David Lean directed Bridge on the River Kwai (1957), Lawrence of Arabia (1962), and Dr. Zhivago (1965) back-to-back, garnering 19 Oscars out of 34 nominations in those years. (By the current IMDB top 250, only the first two even appear on the list, with Dr. Zhivago apparently not reaching the heights of Christopher Nolan’s Batman trilogy—all of which are on the list). These are widely considered three of his top five films. Top four, even.
And then there’s this little gem, Brief Encounter, sitting like Coppola’s The Conversation between masterpieces, easy to overlook when regarding the epics he is known for, and arguably his best film. (I’d be more likely to argue that for The Conversation than this film, granted.)
Clocking in at 86 minutes, it could also be Baby’s First Lean flick, assuming Baby is comfortable with conversations about adultery.

The relatively ordinary appearance of the stars was part of the appeal, and apparently inspired Robert Altman to become a moviemaker.
Expanded from a Noel Coward play (by Noel Coward, who gets top billing), this is the story of Laura (Celia Johnson, The Holly and the Ivy, The Prime of Miss Jean Brodie) and Alec (Trevor Howard, The Third Man, Mutiny on the Bounty—memo to self, I should do a back-to-back review of the 1935 and 1962 “Mutiny”s) who have a chance encounter in a train station in England toward the end of the war. Laura gets a bit of grit in her eye and Alec, a doctor, removes it. No big deal. Perfectly proper, eh, what?
Turns out that the two both spend Thursdays alone in Milford: Her, shopping. Him, doing rounds at a hospital.
They run into each other again, therefore. And this time Alec wants to have lunch next time they’re together.
We all know where this is going, of course. Even they do, as it becomes harder and harder to deny.
The movie is narrated by Laura, who is explaining it to her husband in her head, because he’s the only one who would understand. Of course, she would never tell him. She begins the narration after the opening scene, which is the end of the movie (narratively). In the next 80 minutes, as we see what leads up to this opening scene, we get this sense of epic-ness as seen in Lean’s much longer films. We’re not the same at the beginning of the movie as at the end. We’ve been through a lot. And this scene, viewed a second time, in full context, feels completely different and much, much darker.
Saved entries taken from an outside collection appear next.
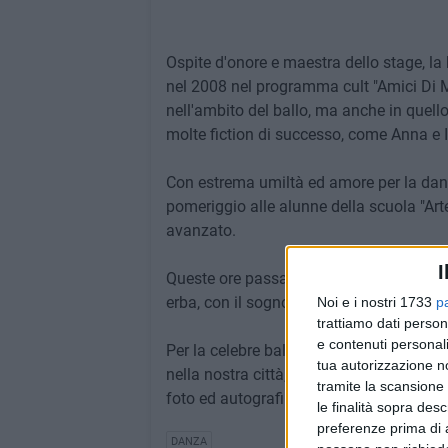
Ospite d'onore e maestra dello stage, la
nel 2008 nel programma cult "Amici Di Mar
nell'ambito del ballo, ma anche in quello
molte fiction di successo, come Anna e 
Con estrema umiltà ed amore per la danz
pomeriggio alle alunne della scuola "Art
avanzato.
I
Queste ore passate assieme hanno lascia
erba, con il sogno di ripercorrere le orme 
Noi e i nostri 1733
p
trattiamo dati person
e contenuti personali
Per la celebre ballerina invece, come si e
tua autorizzazione no
nella nostra città, dove nella serata di s
tramite la scansione 
foto ed autografi.
le finalità sopra des
preferenze prima di 
DANZA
Fred is decent, loving, caring and even sensitive—and Celia loves him, heightening the tragedy.
The acting is tremendous, of course. Coward was at the height of his powers, just coming off his smash-hit (banned by the BBC) “Don’t Let’s Be Beastly To The Germans“. His touch here is perfect. His treatment of Alec and Celia is sympathetic without pandering.
While there is tremendous photography going on (by Bob Krasker, who won an Oscar for The Third Man), it’s conventional, almost staid, until the climactic moment when he starts going Dutch, as it were. It’s just one unforgettable shot that supports the entire film and clues the audience to what’s going on, and it’s very Lean-ian in that it maximizes the cinematic quality of what’s going on. It’s not something that could be done in writing or in a play—it requires a moving picture camera to do it at all, and it requires a fine understanding of the medium to do it well.

Love is a tricky business regardless of your socio-economic class.
The editing is tight, as mentioned, by frequent Lean collaborator Jack Harris (The Ladykillers, Billy Budd).
But what we take from this film—the thing we often lament is missing from modern movies—is its humanity. Because everyone is terribly human. Yes, we focus on Laura and Alec, but Myrtle runs the refreshment concession where they first chance to meet, and she’s got a thing going with Fred, who’s sort of train bobby (I’m Californian, I don’t know trains), and this has a surprising amount of depth and sensitivity for what might be mere “comic relief” in other films. And then there’s the busybody, the suspicious friends…the movie lives, in other words. It breathes and feels alive, which makes our characters all the more sympathetic.
I don’t want to hold this up as being representative of all dramas of the era—and certainly, it’s not “Kill Bill” (which appears on the top 250 twice, for both the first movie, and the whole edit)—but it seems like our best work today isn’t even the same species.
Trivia: The scene Alec’s buddy, who innocently lends him the apartment for his potential tryst with Laura, became the inspiration for Billy Wilder’s The Apartment. Classic Wilder inspiration: “What about that guy?” I remember a Widler interview on “60 Minutes” where they asked him what movie he hadn’t made that he wanted to, and it was a Crusades story, where all the men in the village had run off to fight for the Holy Land, but before they left, they put all their women in chastity belts. Charlton Heston would play the town locksmith.

It all starts with an innocent bit of grit in the eye.